In a particular embodiment, the output circuit 166 may generate the high band excitation signal 186 based on the modulated white noise 184, as described with reference to FIGS. 4-7. For example, the output circuit 166 may multiply the modulated white noise 184 and the noise gain 434 to generate the scaled modulated white noise 438, as described with reference to FIGS. 4-6. The output circuit 166 may combine the scaled modulated white noise 438 and another signal (e.g., the scaled representative signal 440 of FIG. 4, the scaled filtered signal 540 of FIG. 5, or the scaled synthesized high band signal 640 of FIG. 6) to generate the high band excitation signal 186.
As another example, the output circuit 166 may multiply the modulated white noise 184 and the modulated noise gain 732 of FIG. 7 to generate the scaled modulated white noise 740, as described with reference to FIG. 7. The output circuit 166 may combine (e.g., add) the scaled modulated white noise 740 and the scaled unmodulated white noise 742 to generate the scaled white noise 744. The output circuit 166 may combine the scaled representative signal 440 and the scaled white noise 744 to generate the high band excitation signal 186.
Those of skill would further appreciate that the various illustrative logical blocks, configurations, modules, circuits, and algorithm steps described in connection with the embodiments disclosed herein may be implemented as electronic hardware, computer software executed by a processing device such as a hardware processor, or combinations of both. Various illustrative components, blocks, configurations, modules, circuits, and steps have been described above generally in terms of their functionality. Whether such functionality is implemented as hardware or executable software depends upon the particular application and design constraints imposed on the overall system. Skilled artisans may implement the described functionality in varying ways for each particular application, but such implementation decisions should not be interpreted as causing a departure from the scope of the present disclosure.
The steps of a method or algorithm described in connection with the embodiments disclosed herein may be embodied directly in hardware, in a software module executed by a processor, or in a combination of the two.
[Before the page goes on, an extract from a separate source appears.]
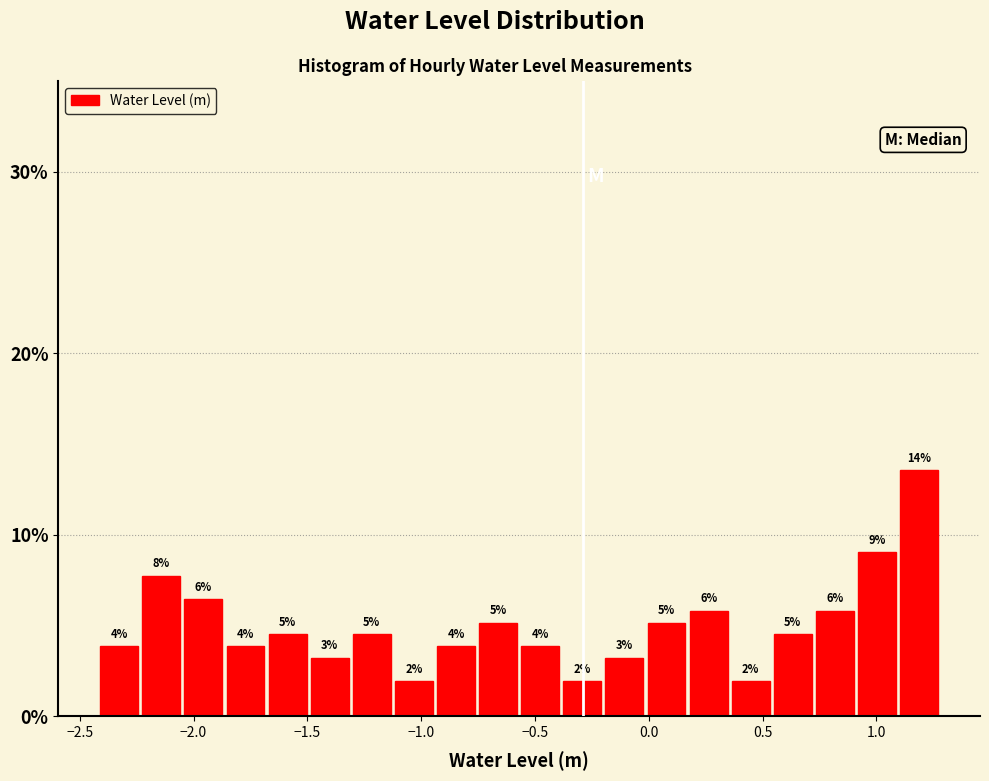

Around what value on the x-axis is the tallest bar? Give the approximate position of its centre, as read against the axis.

1.20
A software module may reside in a memory device, such as random access memory (RAM), magnetoresistive random access memory (MRAM), spin-torque transfer MRAM (STT-MRAM), flash memory, read-only memory (ROM), programmable read-only memory (PROM), erasable programmable read-only memory (EPROM), electrically erasable programmable read-only memory (EEPROM), registers, hard disk, a removable disk, or a compact disc read-only memory (CD-ROM). An exemplary memory device is coupled to the processor such that the processor can read information from, and write information to, the memory device. In the alternative, the memory device may be integral to the processor. The processor and the storage medium may reside in an application-specific integrated circuit (ASIC). The ASIC may reside in a computing device or a user terminal. In the alternative, the processor and the storage medium may reside as discrete components in a computing device or a user terminal.
The previous description of the disclosed embodiments is provided to enable a person skilled in the art to make or use the disclosed embodiments. Various modifications to these embodiments will be readily apparent to those skilled in the art, and the principles defined herein may be applied to other embodiments without departing from the scope of the disclosure. Thus, the present disclosure is not intended to be limited to the embodiments shown herein but is to be accorded the widest scope possible consistent with the principles and novel features as defined by the following claims.